Patrick is my guess. He drove her home. I wonder if he set her up to have some fun at my expense. I hope not. It’ll damage her a lot more than it will either of us.
“What do you want?”
“I…?” She swallows and frowns up at me. Without her heels, she’s a full foot shorter. The disparity makes me feel like a giant. “I don’t know what you mean.”
“Why did you turn up today?”
If it’s an attempt to drive a wedge between me and Kari, good luck. We’re already standing so far apart that you could throw a thousand-year-old kauri tree trunk between us and never touch the sides.
Maybe it’s to piss off Dad. Never in the best mood, he hadn’t appreciated my date last night. I imagine his face if I bought her home again and have to bite my lips to hide the smile.
It would go down like a cup of cold sick. A delicious treat from my viewpoint but he’d make me pay.
Properly, too. Not like last night’s ten minutes of yelling and posturing before he dismissed me from his sight like I’m a two-year-old child.
George stares regretfully at the floor, lower lip pouting so it looks fatter than her top lip even though the reverse is true.
I remember the sensation of it between my teeth, the way it swelled afterwards like she’d been stung.
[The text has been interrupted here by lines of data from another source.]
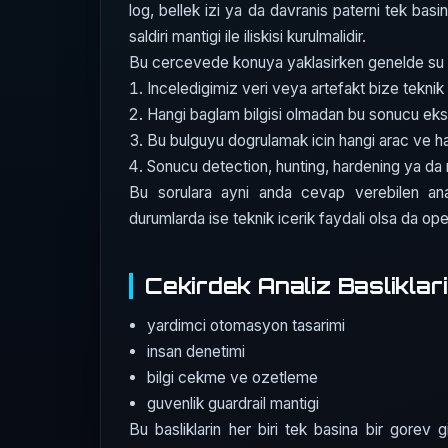
log, bellek izi ya da davranis paterni tek basin
saldiri mantigi ile iliskisi kurulmalidir.
Bu cercevede konuya yaklasirken genelde su dor
Inceledigimiz veri veya artefakt bize teknik 
Hangi baglam bilgisi olmadan bu sonucu eks
Bu bulguyu dogrulamak icin hangi arac ve 
Sonucu detection, hunting, hardening ya da r
Bu sorulara ayni anda cevap verebilen ana
durumlarda ise teknik icerik faydali olsa da opera
Cekirdek Analiz Basliklari
yardimci otomasyon tasarimi
insan denetimi
bilgi cekme ve ozetleme
guvenlik guardrail mantigi
Bu basliklarin her biri tek basina bir gorev gi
The skin so thin, I could taste the blood flowing beneath the surface.
Reachingout, I hold her chin and rub my thumb over her lower lip until she pulls away, ducking her head down again to stare at the floor.
“George,” I say in my softest voice. “Why are you here?”
“I told you.” She folds her arms tightly over her chest. “This is my school, too.”
Cameron Wallis, from my English class, chooses that moment to waltz by.
“Hey,” I call out to him, flicking two fingers to gesture him closer. “You recognise this girl?”
His gaze flicks from me to George then back to me again, and he gives a tentative nod. “Yeah. Georgina, isn’t it? She’s in my history class.”
“Thisgirl?”
He nods again, the hesitation more evident this time. Convincing me far more easily that he’s right.
Which brings up some new questions. Such as if she’s not paying who is?
“How the fuck can you afford—?” I break off as the pieces fit together. “You got the golden ticket.” The nickname for the singular scholarship the school awards each year.
She whispers, “Yes,” as though my statement was a question.
Cameron looks nervous, switching his weight from one foot to the other. “You two know each other?”
“That’ll be all.” I wave him away, not breaking my concentration on George for a second. He leaves immediately, footsteps pounding as he runs along the hall. “Why have I never seen you here before?”
She gives a cute little snort, tossing her head back so her hair falls away from her eyes. “Because you don’t pay any attention to the plebs?”
My smile pays a visit again. “Sounds about right. You been going here long?”
“Three months give or take.” She shuffles her feet. “We were up in Auckland before that.”
“Under what name?”
Her hand flutters up to rub at her forehead as she clenches her shoulders in what barely counts as a shrug. “Does it matter?”
“Only if you’re trying to kill my father.”
“Ah.” She scrunches her nose. “Where do I join the queue for that?”